## Reading passage
━━━━

Effects of Programmed Local Delivery from a Micro/Nano-Hierarchical Surface on Titanium Implant on Infection Clearance and Osteogenic Induction in an Infected Bone Defect.

The two major causes for implant failure are postoperative infection and poor osteogenesis. Initial period of osteointegration is regulated by immunocytes and osteogenic-related cells resulting in inflammatory response and tissue healing. The healing phase can be influenced by various environmental factors and biological cascade effect. To synthetically orchestrate bone-promoting factors on biomaterial surface, built is a dual delivery system coated on a titanium surface (abbreviated as AH-Sr-AgNPs). The results show that this programmed delivery system can release Ag+ and Sr2+ in a temporal-spatial manner to clear pathogens and activate preosteoblast differentiation partially through manipulating the polarization of macrophages. Both in vitro and in vivo assays show that AH-Sr-AgNPs-modified surface renders a microenvironment adverse for bacterial survival and favorable for macrophage polarization (M2), which further promotes the differentiation of preosteoblasts. Infected New Zealand rabbit femoral metaphysis defect model is used to confirm the osteogenic property of AH-Sr-AgNPs implants through micro-CT, histological, and histomorphometric analyses. These findings demonstrate that the programmed surface with dual delivery of Sr2+ and Ag+ has the potential of achieving an enhanced osteogenic outcome through favorable immunoregulation.

━━━━

## Problem
Copy the passage of the titanium implant abstract between "Effects of Programmed" and "Infected Bone Defect.", inclusive, word for word.

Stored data
━━━━

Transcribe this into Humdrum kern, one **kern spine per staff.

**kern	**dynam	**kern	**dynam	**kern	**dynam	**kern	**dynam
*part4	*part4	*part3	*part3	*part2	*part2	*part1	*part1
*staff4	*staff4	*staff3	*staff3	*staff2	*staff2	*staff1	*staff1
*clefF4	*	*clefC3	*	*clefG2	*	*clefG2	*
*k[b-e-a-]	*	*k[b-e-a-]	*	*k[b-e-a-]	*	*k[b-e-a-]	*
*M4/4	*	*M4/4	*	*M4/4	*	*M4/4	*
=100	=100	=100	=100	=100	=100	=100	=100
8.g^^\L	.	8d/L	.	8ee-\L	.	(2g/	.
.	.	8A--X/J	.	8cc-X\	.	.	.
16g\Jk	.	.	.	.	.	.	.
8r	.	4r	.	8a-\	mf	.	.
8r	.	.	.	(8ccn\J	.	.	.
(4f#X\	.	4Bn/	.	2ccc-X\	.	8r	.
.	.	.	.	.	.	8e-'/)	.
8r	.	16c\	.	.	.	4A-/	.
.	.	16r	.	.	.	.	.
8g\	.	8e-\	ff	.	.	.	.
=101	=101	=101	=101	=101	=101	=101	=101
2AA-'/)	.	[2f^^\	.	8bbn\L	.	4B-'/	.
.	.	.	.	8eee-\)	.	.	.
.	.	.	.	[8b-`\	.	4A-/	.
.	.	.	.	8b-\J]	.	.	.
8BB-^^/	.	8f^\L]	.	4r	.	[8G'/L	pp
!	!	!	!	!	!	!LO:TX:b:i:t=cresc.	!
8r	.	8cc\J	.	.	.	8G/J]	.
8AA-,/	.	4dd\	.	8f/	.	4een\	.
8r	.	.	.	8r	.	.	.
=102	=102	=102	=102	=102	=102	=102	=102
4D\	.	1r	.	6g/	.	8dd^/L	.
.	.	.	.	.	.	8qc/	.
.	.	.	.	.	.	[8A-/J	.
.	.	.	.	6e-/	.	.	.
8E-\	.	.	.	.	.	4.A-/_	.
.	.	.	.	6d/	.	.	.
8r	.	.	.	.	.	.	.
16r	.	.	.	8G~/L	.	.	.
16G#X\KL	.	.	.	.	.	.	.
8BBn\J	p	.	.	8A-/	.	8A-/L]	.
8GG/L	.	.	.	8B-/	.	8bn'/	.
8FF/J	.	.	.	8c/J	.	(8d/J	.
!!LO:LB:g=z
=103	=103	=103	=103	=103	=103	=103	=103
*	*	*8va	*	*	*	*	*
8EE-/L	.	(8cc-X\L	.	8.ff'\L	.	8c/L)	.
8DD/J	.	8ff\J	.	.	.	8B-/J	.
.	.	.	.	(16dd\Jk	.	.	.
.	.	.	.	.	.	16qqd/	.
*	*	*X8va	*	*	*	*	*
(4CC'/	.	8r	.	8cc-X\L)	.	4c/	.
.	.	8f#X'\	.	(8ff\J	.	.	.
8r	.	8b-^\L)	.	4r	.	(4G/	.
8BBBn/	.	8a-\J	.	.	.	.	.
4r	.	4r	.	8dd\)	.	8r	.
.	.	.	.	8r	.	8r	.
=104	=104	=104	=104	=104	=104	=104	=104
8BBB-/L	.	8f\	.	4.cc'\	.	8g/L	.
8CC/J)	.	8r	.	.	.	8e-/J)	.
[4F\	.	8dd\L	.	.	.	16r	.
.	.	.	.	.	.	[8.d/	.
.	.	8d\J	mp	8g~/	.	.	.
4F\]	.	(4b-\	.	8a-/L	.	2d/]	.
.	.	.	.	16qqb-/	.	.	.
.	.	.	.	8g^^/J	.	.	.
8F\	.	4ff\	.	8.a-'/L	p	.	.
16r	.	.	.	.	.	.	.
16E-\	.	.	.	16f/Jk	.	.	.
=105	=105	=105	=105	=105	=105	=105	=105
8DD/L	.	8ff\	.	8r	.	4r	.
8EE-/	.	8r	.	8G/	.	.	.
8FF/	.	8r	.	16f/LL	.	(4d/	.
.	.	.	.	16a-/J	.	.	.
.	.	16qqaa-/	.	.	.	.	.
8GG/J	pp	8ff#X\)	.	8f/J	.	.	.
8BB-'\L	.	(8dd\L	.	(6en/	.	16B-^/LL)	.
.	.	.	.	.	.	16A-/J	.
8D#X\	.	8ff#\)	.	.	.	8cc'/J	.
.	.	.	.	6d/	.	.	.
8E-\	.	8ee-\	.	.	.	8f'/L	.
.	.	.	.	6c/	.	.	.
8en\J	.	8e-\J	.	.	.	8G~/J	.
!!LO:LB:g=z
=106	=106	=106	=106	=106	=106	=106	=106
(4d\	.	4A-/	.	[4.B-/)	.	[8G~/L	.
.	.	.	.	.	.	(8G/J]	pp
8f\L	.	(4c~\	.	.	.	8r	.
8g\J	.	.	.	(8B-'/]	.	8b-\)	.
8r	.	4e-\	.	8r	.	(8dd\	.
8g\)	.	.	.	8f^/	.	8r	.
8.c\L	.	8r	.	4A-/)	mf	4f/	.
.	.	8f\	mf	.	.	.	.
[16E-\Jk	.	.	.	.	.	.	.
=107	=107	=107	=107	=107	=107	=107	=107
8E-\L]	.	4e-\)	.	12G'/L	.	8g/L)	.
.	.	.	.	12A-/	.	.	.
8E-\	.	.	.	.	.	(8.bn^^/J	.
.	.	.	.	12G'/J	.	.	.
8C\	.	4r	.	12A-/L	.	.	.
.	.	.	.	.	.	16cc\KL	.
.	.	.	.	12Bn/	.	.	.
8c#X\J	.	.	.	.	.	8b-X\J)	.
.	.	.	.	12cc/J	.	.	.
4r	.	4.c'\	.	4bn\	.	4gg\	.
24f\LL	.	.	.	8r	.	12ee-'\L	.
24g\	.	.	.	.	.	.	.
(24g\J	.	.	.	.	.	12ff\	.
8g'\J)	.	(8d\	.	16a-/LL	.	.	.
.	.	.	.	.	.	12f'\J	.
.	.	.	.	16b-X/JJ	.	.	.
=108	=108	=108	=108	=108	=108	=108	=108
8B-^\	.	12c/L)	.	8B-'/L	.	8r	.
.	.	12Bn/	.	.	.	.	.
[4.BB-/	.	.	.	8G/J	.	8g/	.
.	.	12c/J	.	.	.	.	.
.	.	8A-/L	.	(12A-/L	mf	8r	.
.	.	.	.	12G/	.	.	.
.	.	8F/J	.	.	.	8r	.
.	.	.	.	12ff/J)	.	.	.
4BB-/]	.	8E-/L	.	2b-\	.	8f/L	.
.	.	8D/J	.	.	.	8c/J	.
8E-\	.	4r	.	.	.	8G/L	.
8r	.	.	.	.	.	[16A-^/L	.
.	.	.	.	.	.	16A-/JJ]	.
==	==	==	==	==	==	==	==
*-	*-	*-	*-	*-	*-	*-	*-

━━━━

## Exercise result
Effects of Programmed Local Delivery from a Micro/Nano-Hierarchical Surface on Titanium Implant on Infection Clearance and Osteogenic Induction in an Infected Bone Defect.